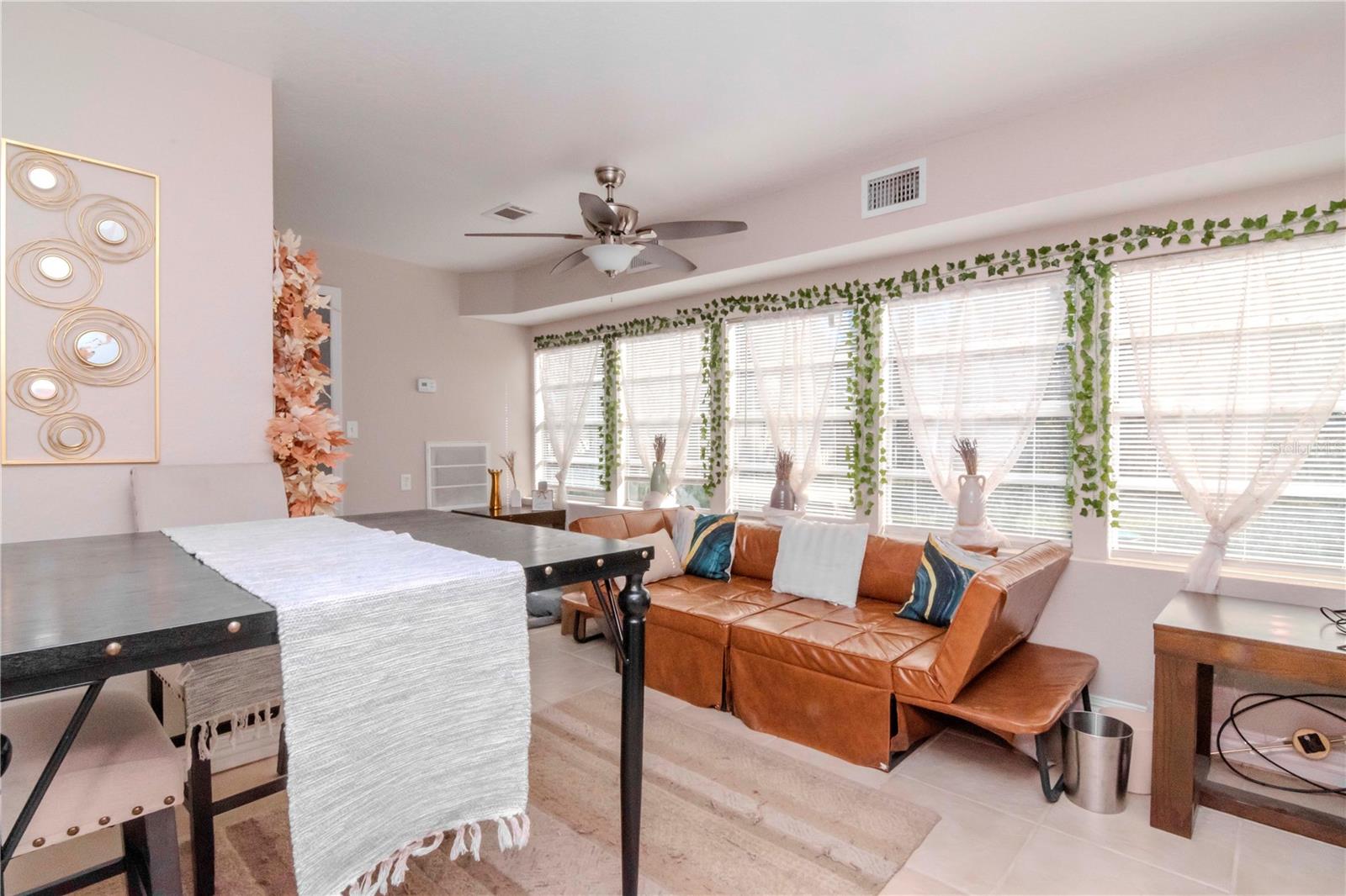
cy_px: 448
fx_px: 617
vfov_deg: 72.0
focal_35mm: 16
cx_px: 673
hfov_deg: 95.0
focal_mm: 11
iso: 1000
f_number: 22
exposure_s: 1/160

---

→ **To do**
Pictures are to be left out; everything else in the entries is reproduced verbatim.

→ **Solution for this task**
cy_px: 448
fx_px: 617
vfov_deg: 72.0
focal_35mm: 16
cx_px: 673
hfov_deg: 95.0
focal_mm: 11
iso: 1000
f_number: 22
exposure_s: 1/160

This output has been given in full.